The Camon 15 Air, Camon 15, Camon 15 Pro and Camon 15 Premier are the upgraded versions of Camon 12 series, coming with different features, including the OS, storage, camera, display and battery capacity. The phones have received generally favorable reviews, with critics mostly noting the better camera setup and bigger battery. Critics, however, still criticize the lack of fast charging and missing USB Type-C port.

== Specifications ==

===Hardware===
The Camon 15 Air and Camon 15 feature a 720p resolution display with a 20:9 aspect ratio, while the Camon 15 Pro and Camon 15 Premier feature a 1080p resolution display with a 19.5:9 aspect ratio. All the Camon 15 series, features a display size of 6.6-inches; the Camon 15 Air and Camon 15 have IPS Dot-in display, making it the first Tecno device to come with a dot in-display front camera (punch hole) and a front LED flashlight, while the Camon 15 Pro and Camon 15 Premier feature a FHD+ display without the usual notches, making it the first Tecno device to feature such. Camon 15 Air and Camon 15 come with a MediaTek Helio P22 SoC, Camon 15 Pro comes with MediaTek Helio P35, while Camon 15 Premier comes with MediaTek W Helio P35. The Camon 15 Air comes with 3 GB of RAM, the Camon 15 comes with 4 GB of RAM, while the Camon 15 Pro and Camon 15 Premier both come with 6 GB of RAM. Camon 15 Air and Camon 15 both come with 64 GB storage, while Camon 15 Pro and Camon 15 Premier come with 128 GB storage. Camon 15 Air and Camon 15 feature the ability to use a microSD card to expand the storage to a maximum of 256 GB, while Camon 15 Pro and Camon 15 Premier can be expanded to 512 GB. The Camon 15 Air and Camon 15 come with the battery capacities of 5000 mAh, while the Camon 15 Pro and Camon 15 Premier come with the battery capacity of 4000 mAh.
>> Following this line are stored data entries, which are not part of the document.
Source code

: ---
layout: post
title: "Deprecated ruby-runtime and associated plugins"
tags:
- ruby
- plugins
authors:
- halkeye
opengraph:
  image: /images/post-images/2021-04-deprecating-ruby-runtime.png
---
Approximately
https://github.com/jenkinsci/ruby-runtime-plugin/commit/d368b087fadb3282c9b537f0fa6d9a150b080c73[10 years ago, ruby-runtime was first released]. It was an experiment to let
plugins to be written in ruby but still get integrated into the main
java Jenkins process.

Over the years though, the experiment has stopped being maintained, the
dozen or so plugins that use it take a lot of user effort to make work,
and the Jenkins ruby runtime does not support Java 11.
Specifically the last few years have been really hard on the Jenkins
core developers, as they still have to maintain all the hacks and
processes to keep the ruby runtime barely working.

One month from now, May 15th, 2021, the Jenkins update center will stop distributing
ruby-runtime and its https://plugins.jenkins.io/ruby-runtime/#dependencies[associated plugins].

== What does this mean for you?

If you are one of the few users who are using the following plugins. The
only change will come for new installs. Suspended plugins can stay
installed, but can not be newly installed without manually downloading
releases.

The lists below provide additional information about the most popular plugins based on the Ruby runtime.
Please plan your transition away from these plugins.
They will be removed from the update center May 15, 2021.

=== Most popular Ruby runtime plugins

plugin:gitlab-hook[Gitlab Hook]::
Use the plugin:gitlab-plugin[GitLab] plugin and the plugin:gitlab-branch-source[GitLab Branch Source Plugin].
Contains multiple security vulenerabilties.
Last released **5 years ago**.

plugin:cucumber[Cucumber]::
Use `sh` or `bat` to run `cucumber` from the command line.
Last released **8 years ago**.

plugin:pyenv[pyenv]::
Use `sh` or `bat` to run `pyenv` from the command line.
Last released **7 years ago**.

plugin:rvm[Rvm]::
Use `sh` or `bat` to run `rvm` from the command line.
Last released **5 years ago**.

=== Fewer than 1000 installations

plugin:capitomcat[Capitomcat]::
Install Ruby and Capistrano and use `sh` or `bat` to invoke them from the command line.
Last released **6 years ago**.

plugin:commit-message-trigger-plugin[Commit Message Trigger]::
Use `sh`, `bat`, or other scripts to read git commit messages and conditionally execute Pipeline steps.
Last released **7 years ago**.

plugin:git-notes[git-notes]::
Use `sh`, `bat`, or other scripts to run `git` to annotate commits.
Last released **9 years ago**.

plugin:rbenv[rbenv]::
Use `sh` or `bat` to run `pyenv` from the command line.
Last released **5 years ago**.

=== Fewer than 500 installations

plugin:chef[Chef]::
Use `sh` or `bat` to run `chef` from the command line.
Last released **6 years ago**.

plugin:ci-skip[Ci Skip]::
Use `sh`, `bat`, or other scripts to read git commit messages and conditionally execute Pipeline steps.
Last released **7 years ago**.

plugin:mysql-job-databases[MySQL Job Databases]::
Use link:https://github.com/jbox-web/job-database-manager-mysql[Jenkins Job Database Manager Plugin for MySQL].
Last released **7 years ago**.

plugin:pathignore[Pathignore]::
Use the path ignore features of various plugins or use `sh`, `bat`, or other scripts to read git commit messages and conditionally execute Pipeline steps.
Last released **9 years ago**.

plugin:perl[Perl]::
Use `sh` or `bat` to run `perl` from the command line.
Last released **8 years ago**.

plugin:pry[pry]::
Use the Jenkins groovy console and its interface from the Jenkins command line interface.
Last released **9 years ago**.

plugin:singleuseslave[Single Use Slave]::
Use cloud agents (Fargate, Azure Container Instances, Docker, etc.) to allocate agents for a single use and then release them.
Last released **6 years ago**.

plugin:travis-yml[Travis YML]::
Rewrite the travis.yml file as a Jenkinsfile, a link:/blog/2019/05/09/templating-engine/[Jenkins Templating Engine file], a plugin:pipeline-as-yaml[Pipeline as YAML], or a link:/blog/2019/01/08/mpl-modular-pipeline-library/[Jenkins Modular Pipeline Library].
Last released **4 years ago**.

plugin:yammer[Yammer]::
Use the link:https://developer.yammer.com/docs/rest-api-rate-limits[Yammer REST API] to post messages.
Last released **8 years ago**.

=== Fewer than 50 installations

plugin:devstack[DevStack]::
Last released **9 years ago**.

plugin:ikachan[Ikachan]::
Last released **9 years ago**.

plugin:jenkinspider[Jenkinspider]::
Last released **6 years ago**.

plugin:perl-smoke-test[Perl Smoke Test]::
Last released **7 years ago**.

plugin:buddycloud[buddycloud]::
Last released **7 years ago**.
The cameras on the Camon 15 series improve considerably over its predecessors. The Camon 12 is equipped with three rear sensors whilst the Camon 15 has four rear sensors. The Camon 15 series comes with an LED flash and AI scene detection. The Camon 15 Pro and Camon 15 Premier come with a pop-up selfie camera, making them the first Tecno devices to come with such.

===Software===
All the devices ship with Android 10 with a new HiOS 6.0, unlike the versions found on Camon 12 series. The HiOS 6.0 features a system-wide Dark Theme, Social Turbo and Game mode.

== Reception ==
Dolapo Iyunade from TechCity gave the Camon 15 a score of 3.8/5, stating that the device has good battery life and large display, however, she complained of the missing USB Type-C port, but opined that it still makes for a good device.

Busayo Omotimehin from Phones Corridor praised the Camon 15 Premier design, display, battery and camera, but wished that the device had a USB Type-C port and super-fast charger out of the box.

Kenn Abuya from Techweez gave a positive review of the Camon 15, noting that the screen is big enough for consuming media content and browsing, he went further to state that the camera is a notable improvement from the Camon 12 by sheer numbers, while praising the battery capacity, but noted that the charging speed is slow due to lack of fast charging technology.

Meenu Rana from The Mobile Indian praised the Camon 15 Pro as one of the best-designed smartphones from Tecno, stressing that the camera looks impressive. He went further to express his concerns, noting that the software needs improvements.

Chetan Nayak from Boy Genius Report gave a positive review of Camon 15 Pro, stating that the device come with unique features and compromises, he went further to praise the device's pop-up camera, stressing that the device has a decent camera performance and good looks and many software-backed features. He criticized the lack of a USB Type-C port.